## Lesetext
┌──
Als “evolutionär neu” bezeichnet er das amerikanische Konzept von liberalism (was auf Deutsch ‘politisch Links’ wohl am nächsten kommt), Atheismus und Monogamie. Alle drei “Werte” würden unserer evolutionären Programmierung eigentlich zuwiderlaufen und seien darum “evolutionär neu”. Mit zwei verschiedenen Datensätze sucht er nun nach Korrelationen zwischen den Resultaten von IQ Tests und diesen drei Variablen und kommt zum Ergebnis, dass alle drei mit einem höheren IQ korrelieren. Das aber Monogamie und IQ nur bei Männern zusammenhängen, da für Frauen dies kein ‘evolutionär neues’ Konzept sei.
Kanazawa arbeitet methodisch unsauber und zwar auf einer Ebene, die nicht fachspezifisch ist. Trotzdem möchte ich hier erwähnen, dass ich natürlich kaum die Literatur dazu kenne und vielleicht etwas offensichtliches übersehe. Man möge mich in diesem Fall gerne darauf hinweisen. Hier also meine Kritik.
└──
## Aufgaben
A - Übertrage aus dem Text über Kanazawas Studie die Stelle von „Kanazawa arbeitet methodisch“ bis „also meine Kritik.“ Wort für Wort.
B - Welche drei Konzepte werden im Text über Kanazawas Studie als „evolutionär neu“ bezeichnet?
C - Schreib den Text über Kanazawas Studie im Anschluss an seinen letzten Satz weiter.
Die anschließende Liste ist eigenständiges Material und gehört nicht zum Text über Kanazawas Studie.

## Gesammelte Daten
┌──
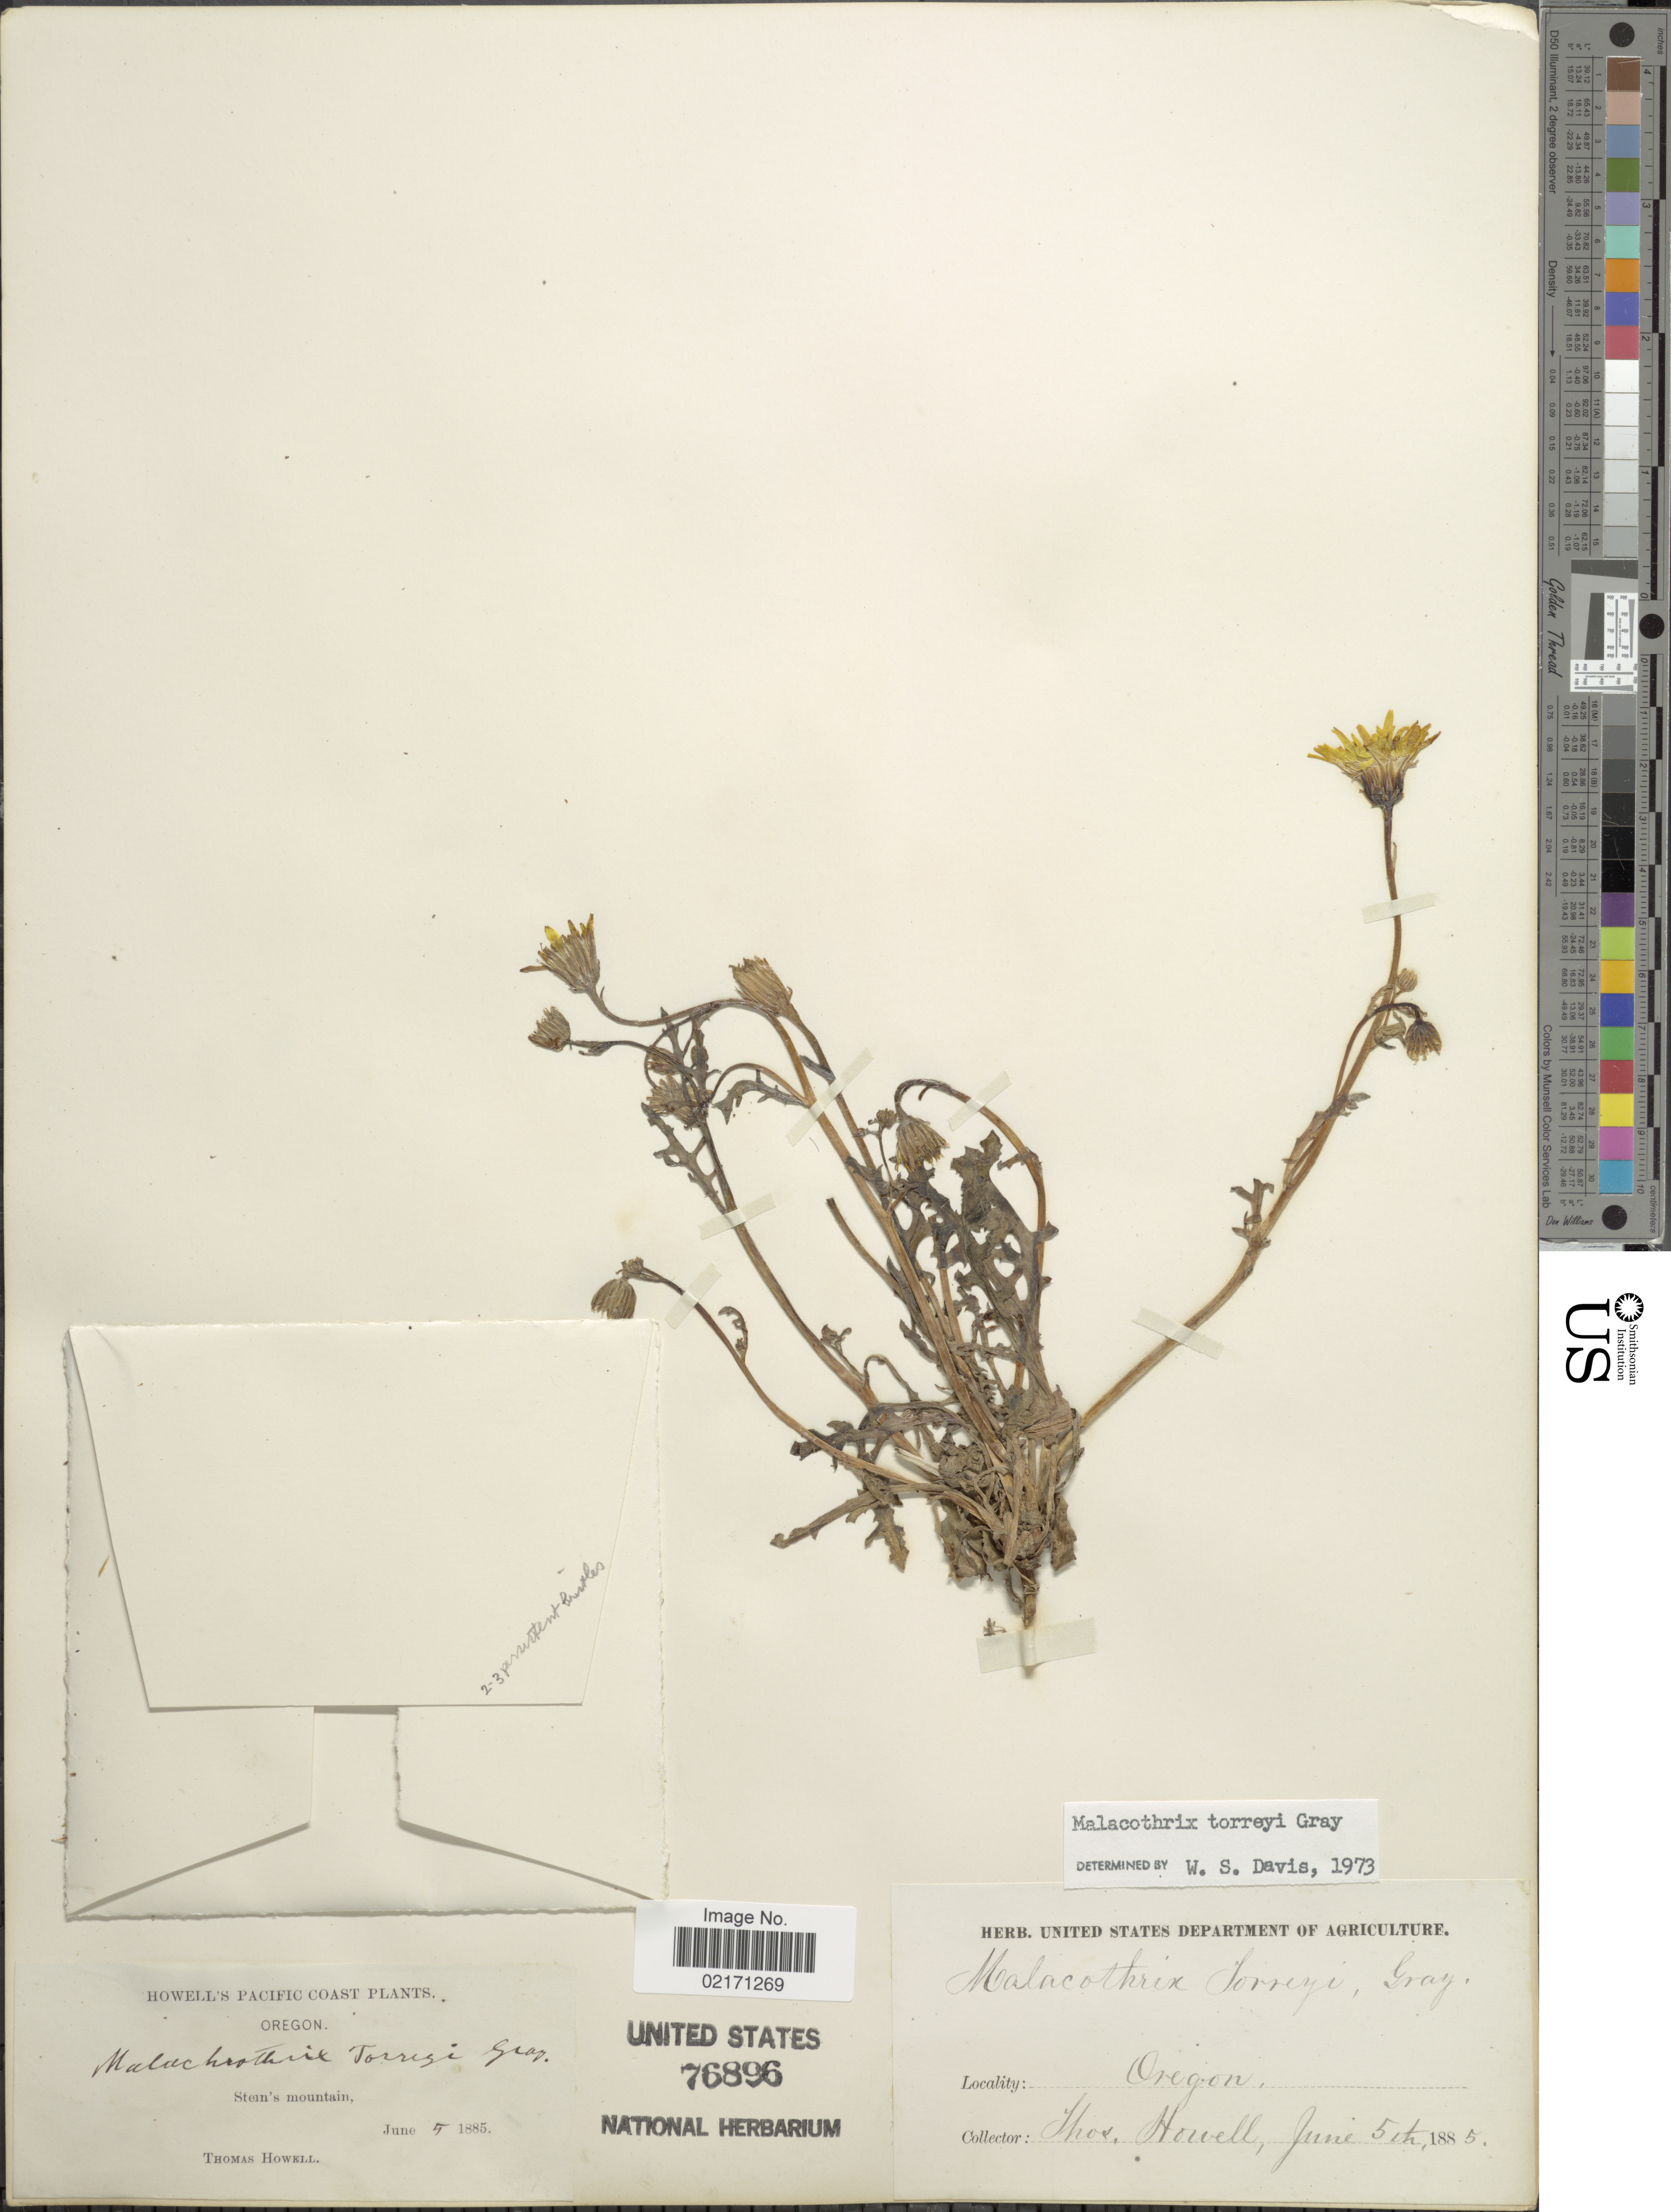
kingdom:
└──
## Lösungen
A -
Kanazawa arbeitet methodisch unsauber und zwar auf einer Ebene, die nicht fachspezifisch ist. Trotzdem möchte ich hier erwähnen, dass ich natürlich kaum die Literatur dazu kenne und vielleicht etwas offensichtliches übersehe. Man möge mich in diesem Fall gerne darauf hinweisen. Hier also meine Kritik.

B - Das amerikanische Konzept von liberalism, Atheismus und Monogamie.

C -
Definitionen
Für seine präzisen Behauptungen die er aufstellt ist Kanazawa äusserst ungenau der Definition seiner Begriffe. Zum Beispiel sein Konzept von ‘evolutionär neu’. So wie er es verwendet kann das alles und nichts sein. Seine Konzept von “evolutionär neu” ist völlig beliebig. So wie er es benutzt, kann es für alles verwendet werden, von A wie Autofahren bis Z wie Zoologische Gärten besuchen. So wird z.B. Monogamie zur evolutionären Neuheit nur für Männer. Je nachdem was man sich aussucht, werden die Korrelationen natürlich ganz anders aussehen und man könnte sicher viele Beispiele finden, die so Kanazawas These widersprechen. Dies schlicht weil die Korrelation nicht eine mit Intelligenz ist, sondern der gemessene IQ für anderes steht.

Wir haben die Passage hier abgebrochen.